Pair Corralation between Vanguard Growth and Summit Global

Assuming the 90 days horizon Vanguard Growth Index is expected to under-perform the Summit Global. In addition to that, Vanguard Growth is 2.18 times more volatile than Summit Global Investments. It trades about -0.05 of its total potential returns per unit of risk. Summit Global Investments is currently generating about 0.05 per unit of volatility. If you would invest  3,149  in Summit Global Investments on October 23, 2024 and sell it today you would earn a total of  15.00  from holding Summit Global Investments or generate 0.48% return on investment over 90 days.
Time Period3 Months [change]
DirectionMoves Against 
StrengthInsignificant
Accuracy100.0%
ValuesDaily Returns

Vanguard Growth Index  vs.  Summit Global Investments

 Performance 
       Timeline  
Vanguard Growth Index 

Risk-Adjusted Performance

8 of 100

 
Weak
 
Strong
Modest
Compared to the overall equity markets, risk-adjusted returns on investments in Vanguard Growth Index are ranked lower than 8 (%) of all funds and portfolios of funds over the last 90 days. In spite of fairly weak basic indicators, Vanguard Growth may actually be approaching a critical reversion point that can send shares even higher in February 2025.
Summit Global Investments 

Risk-Adjusted Performance

0 of 100

 
Weak
 
Strong
Very Weak
Over the last 90 days Summit Global Investments has generated negative risk-adjusted returns adding no value to fund investors. In spite of weak performance in the last few months, the Fund's forward indicators remain fairly strong which may send shares a bit higher in February 2025. The current disturbance may also be a sign of long term up-swing for the fund investors.

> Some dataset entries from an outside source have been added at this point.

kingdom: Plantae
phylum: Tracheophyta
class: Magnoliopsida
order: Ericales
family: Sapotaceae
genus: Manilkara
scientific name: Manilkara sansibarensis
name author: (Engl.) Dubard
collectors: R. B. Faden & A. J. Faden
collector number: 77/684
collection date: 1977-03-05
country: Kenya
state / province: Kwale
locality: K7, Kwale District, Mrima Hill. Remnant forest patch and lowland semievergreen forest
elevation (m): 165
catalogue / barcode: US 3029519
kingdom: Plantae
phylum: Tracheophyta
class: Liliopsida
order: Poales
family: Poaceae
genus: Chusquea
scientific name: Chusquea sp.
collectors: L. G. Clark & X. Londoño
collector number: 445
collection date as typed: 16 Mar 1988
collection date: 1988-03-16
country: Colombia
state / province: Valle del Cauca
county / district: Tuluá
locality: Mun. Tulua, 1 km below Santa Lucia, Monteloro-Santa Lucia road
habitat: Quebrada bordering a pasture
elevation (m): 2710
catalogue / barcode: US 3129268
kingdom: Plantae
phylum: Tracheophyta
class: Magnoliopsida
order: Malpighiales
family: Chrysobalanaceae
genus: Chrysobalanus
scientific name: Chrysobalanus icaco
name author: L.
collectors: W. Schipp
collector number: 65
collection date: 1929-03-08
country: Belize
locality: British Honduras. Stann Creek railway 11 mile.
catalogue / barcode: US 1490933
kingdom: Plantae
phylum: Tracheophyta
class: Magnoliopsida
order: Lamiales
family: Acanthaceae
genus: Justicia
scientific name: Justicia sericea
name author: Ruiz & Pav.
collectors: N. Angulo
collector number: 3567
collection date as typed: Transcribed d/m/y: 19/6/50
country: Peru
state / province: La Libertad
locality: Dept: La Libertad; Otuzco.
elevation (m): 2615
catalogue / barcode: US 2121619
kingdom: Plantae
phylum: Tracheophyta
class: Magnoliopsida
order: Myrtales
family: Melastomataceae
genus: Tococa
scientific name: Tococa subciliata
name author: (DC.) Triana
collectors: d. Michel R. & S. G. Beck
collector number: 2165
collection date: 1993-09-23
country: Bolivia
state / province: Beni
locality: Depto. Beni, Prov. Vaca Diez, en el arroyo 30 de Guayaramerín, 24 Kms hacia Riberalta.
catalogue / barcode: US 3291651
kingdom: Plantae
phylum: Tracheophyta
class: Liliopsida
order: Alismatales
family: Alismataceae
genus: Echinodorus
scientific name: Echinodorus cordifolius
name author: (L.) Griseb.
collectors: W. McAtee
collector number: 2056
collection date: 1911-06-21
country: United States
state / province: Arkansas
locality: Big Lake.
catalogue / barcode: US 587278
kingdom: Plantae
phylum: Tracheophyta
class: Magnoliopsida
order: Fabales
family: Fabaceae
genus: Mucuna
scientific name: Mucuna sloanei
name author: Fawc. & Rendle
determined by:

Vanguard Growth and Summit Global Volatility Contrast

   Predicted Return Density   
       Returns  

Pair Trading with Vanguard Growth and Summit Global

The main advantage of trading using opposite Vanguard Growth and Summit Global positions is that it hedges away some unsystematic risk. Because of two separate transactions, even if Vanguard Growth position performs unexpectedly, Summit Global can make up some of the losses. Pair trading also minimizes risk from directional movements in the market. For example, if an entire industry or sector drops because of unexpected headlines, the short position in Summit Global will offset losses from the drop in Summit Global's long position.
The idea behind Vanguard Growth Index and Summit Global Investments pairs trading is to make the combined position market-neutral, meaning the overall market's direction will not affect its win or loss (or potential downside or upside). This can be achieved by designing a pairs trade with two highly correlated stocks or equities that operate in a similar space or sector, making it possible to obtain profits through simple and relatively low-risk investment.
Check out your portfolio center.
Note that this page's information should be used as a complementary analysis to find the right mix of equity instruments to add to your existing portfolios or create a brand new portfolio. You can also try the Portfolio Rebalancing module to analyze risk-adjusted returns against different time horizons to find asset-allocation targets.